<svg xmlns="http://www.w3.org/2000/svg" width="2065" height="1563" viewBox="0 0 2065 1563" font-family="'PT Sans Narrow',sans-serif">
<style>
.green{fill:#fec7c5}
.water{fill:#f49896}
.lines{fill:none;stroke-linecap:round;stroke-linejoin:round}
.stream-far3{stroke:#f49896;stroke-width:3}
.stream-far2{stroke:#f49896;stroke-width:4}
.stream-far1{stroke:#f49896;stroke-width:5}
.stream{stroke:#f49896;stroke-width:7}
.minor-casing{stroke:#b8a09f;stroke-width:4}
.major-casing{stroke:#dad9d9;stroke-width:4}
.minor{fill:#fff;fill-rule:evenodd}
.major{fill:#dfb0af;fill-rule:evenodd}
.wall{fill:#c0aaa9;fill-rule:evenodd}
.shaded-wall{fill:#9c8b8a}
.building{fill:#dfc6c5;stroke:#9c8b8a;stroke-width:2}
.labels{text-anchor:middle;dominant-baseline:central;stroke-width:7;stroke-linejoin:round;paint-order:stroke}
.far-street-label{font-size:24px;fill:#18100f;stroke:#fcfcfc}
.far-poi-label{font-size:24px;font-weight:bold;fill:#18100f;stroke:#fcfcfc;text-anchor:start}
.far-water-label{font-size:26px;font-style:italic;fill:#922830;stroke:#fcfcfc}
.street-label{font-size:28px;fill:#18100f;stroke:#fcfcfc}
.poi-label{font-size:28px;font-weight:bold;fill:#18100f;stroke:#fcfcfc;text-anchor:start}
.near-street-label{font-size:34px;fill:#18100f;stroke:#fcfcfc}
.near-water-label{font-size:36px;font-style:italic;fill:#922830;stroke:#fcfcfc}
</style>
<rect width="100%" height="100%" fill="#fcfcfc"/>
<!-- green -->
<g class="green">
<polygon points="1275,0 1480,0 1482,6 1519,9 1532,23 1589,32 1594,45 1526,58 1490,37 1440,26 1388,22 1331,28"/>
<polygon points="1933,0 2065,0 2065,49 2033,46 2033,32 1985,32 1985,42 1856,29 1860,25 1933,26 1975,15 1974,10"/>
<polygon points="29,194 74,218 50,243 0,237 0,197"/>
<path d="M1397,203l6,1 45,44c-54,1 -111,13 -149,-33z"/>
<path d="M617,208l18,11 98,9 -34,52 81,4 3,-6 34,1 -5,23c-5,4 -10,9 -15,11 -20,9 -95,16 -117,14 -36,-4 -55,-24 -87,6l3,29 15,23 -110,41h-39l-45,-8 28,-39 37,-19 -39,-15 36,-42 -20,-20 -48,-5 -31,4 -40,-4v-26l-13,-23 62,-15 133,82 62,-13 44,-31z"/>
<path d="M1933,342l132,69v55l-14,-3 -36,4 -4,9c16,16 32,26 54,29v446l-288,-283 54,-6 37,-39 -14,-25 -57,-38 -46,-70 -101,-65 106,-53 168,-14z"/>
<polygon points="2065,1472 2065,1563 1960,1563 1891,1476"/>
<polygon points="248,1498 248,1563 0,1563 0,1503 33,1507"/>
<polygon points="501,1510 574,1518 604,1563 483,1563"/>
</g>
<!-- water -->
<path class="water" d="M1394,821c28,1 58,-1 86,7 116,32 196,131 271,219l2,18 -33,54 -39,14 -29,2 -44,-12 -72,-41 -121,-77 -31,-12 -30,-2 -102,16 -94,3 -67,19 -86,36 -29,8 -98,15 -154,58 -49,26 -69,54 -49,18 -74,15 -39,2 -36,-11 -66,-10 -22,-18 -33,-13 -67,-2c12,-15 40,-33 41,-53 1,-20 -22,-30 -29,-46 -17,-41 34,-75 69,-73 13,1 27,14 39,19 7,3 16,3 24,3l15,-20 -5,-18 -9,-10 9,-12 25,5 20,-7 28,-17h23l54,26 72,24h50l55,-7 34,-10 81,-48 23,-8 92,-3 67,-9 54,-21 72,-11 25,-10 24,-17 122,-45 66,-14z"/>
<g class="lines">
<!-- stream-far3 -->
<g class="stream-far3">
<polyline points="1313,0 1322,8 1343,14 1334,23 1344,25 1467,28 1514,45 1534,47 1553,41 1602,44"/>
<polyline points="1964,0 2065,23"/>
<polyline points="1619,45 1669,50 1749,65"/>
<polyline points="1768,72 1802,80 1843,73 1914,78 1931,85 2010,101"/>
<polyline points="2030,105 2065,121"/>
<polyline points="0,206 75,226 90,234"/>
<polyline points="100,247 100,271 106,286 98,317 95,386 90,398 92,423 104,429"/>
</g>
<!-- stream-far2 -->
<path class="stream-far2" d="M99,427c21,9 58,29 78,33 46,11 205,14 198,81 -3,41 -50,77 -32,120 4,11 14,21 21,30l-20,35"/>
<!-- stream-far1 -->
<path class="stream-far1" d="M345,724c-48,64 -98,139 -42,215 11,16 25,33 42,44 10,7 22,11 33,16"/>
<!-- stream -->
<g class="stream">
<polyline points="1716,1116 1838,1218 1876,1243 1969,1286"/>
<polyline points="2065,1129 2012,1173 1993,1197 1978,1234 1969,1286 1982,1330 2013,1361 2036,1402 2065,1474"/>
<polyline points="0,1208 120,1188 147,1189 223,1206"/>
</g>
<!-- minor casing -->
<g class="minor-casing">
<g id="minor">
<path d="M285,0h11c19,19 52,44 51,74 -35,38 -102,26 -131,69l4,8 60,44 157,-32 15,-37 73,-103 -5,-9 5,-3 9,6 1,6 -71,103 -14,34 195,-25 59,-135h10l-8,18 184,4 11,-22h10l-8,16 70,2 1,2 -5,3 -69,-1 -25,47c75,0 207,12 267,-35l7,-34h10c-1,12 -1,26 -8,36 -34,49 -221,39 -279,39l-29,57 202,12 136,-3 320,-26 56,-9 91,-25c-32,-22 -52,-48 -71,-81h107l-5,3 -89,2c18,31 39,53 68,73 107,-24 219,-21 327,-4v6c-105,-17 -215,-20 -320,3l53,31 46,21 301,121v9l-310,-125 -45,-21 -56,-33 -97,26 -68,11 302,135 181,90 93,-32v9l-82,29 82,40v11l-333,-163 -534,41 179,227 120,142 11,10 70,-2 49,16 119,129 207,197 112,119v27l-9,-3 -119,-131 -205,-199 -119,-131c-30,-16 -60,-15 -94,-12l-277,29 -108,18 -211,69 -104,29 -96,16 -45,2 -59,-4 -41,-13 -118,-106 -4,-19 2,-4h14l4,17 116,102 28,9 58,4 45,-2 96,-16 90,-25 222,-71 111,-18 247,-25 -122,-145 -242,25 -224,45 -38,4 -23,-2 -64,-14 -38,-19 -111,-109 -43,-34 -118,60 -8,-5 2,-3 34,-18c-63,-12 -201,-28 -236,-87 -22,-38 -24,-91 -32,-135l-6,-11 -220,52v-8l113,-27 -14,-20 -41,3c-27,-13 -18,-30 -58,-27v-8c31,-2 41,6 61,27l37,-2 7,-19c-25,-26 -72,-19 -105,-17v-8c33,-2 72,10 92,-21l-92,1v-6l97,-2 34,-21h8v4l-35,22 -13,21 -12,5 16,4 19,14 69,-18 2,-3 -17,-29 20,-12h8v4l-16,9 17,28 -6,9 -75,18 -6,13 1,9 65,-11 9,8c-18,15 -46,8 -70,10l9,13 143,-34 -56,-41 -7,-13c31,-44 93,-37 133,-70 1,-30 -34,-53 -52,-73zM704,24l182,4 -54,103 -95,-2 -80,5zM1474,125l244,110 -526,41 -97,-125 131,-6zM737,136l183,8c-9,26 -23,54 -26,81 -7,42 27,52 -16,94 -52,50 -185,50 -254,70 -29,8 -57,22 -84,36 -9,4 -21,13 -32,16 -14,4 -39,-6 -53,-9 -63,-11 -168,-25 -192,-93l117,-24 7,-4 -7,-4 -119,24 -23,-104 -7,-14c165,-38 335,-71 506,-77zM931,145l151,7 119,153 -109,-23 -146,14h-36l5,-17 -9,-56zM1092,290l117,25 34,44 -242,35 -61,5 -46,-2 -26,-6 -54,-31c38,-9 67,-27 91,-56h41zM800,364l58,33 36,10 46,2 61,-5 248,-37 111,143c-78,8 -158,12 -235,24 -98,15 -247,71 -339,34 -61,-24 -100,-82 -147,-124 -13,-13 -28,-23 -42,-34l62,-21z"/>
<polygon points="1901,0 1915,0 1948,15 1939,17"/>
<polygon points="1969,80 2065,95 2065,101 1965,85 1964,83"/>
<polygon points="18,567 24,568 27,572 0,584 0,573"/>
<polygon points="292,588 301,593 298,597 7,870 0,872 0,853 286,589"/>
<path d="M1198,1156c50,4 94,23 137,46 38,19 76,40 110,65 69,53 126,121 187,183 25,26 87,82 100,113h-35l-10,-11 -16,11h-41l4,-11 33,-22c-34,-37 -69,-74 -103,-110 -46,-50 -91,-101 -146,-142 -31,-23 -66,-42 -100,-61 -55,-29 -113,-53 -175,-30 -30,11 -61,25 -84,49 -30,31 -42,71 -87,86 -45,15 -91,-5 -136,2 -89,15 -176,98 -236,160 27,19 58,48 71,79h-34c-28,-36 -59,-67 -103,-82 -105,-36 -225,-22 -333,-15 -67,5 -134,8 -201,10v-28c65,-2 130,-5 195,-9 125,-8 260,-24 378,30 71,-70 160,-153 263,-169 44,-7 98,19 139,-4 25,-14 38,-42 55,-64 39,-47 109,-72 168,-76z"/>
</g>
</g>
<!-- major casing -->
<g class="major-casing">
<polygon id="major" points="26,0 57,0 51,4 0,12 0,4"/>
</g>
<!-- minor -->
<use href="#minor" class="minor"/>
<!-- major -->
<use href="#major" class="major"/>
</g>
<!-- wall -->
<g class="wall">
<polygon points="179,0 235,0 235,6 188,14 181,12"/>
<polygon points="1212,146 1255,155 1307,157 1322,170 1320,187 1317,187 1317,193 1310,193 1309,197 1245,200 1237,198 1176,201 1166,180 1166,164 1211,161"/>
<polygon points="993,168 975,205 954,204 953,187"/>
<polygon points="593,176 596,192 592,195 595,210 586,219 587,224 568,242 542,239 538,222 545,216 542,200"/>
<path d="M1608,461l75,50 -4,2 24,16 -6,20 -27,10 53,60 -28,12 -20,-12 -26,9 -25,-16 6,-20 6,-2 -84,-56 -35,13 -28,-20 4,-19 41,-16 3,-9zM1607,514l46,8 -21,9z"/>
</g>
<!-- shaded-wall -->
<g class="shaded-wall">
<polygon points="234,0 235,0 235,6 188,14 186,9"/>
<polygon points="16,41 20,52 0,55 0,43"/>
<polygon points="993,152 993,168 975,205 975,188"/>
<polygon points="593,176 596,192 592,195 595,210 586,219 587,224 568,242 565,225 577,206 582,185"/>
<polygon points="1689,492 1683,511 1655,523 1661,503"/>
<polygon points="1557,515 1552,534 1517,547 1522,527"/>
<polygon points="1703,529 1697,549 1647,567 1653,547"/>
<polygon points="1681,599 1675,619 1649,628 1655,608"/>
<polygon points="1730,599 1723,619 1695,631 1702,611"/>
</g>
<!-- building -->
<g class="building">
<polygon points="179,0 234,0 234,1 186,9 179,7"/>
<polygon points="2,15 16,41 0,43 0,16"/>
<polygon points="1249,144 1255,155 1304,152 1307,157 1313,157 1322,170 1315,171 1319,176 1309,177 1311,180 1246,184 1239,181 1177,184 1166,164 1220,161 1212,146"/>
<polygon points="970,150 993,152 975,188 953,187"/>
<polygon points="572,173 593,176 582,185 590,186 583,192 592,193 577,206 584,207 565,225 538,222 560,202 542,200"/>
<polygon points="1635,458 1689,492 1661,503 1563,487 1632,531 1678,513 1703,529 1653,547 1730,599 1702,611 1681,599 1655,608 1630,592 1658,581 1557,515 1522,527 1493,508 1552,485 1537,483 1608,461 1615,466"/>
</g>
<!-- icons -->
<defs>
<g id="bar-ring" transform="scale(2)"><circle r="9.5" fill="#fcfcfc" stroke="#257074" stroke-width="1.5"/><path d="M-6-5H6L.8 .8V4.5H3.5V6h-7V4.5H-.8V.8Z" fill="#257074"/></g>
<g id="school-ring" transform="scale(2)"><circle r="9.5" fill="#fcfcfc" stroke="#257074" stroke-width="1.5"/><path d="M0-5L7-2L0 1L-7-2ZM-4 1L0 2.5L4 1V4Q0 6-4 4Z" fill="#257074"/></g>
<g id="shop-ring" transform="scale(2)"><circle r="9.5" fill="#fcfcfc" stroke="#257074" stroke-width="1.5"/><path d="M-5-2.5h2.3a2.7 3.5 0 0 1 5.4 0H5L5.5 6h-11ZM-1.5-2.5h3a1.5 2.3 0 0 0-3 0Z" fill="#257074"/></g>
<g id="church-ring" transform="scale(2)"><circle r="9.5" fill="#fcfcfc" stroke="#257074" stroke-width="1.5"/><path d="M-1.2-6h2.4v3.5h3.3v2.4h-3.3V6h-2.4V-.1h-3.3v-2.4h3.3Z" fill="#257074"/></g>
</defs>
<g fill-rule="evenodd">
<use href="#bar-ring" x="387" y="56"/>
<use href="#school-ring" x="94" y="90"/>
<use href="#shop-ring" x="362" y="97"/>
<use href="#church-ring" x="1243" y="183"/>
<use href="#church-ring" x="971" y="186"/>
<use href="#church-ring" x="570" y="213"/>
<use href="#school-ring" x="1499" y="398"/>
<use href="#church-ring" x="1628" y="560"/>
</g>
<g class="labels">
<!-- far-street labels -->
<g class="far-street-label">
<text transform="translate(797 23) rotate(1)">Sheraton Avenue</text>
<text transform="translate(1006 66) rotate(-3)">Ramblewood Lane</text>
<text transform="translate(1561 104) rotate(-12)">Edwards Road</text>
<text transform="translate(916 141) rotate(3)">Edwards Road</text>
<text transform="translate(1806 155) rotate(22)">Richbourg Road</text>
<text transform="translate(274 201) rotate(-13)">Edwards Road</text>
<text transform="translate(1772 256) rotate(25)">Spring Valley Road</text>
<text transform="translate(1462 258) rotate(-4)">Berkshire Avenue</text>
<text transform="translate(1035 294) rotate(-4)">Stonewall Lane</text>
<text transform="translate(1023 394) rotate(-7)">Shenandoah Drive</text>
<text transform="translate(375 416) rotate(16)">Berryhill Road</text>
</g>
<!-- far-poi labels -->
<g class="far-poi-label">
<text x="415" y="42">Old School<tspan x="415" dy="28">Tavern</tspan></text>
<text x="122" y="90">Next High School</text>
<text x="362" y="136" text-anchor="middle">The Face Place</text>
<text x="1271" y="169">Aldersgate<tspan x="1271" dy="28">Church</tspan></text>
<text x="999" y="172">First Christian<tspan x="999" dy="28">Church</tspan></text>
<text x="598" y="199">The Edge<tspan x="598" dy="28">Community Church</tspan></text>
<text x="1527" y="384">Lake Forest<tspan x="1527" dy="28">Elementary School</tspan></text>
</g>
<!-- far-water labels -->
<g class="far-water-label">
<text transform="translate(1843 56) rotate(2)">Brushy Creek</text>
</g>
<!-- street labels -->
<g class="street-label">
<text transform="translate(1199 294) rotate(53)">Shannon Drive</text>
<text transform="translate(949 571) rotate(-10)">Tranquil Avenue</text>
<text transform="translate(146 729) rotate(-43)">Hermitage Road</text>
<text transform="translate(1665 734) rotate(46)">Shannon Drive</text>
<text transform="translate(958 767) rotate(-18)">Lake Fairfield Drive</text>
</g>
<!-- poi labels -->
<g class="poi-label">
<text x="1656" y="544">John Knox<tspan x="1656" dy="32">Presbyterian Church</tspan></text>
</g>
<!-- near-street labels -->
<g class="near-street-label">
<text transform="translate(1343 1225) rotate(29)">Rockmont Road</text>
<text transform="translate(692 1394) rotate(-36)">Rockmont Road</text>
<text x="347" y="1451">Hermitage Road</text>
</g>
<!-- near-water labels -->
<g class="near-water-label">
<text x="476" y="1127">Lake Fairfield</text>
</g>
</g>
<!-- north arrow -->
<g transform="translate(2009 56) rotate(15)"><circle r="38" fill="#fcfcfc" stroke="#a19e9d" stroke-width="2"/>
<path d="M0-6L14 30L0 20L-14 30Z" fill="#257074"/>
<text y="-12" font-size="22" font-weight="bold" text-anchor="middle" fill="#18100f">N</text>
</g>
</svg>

━━━━━━━━━━━━━━━━

* [EXERCISE AIM]:
Scan the material line by line and report each one that contains "shaded".

* [REPLY TO THE TASK]:
.shaded-wall{fill:#9c8b8a}
<!-- shaded-wall -->
<g class="shaded-wall">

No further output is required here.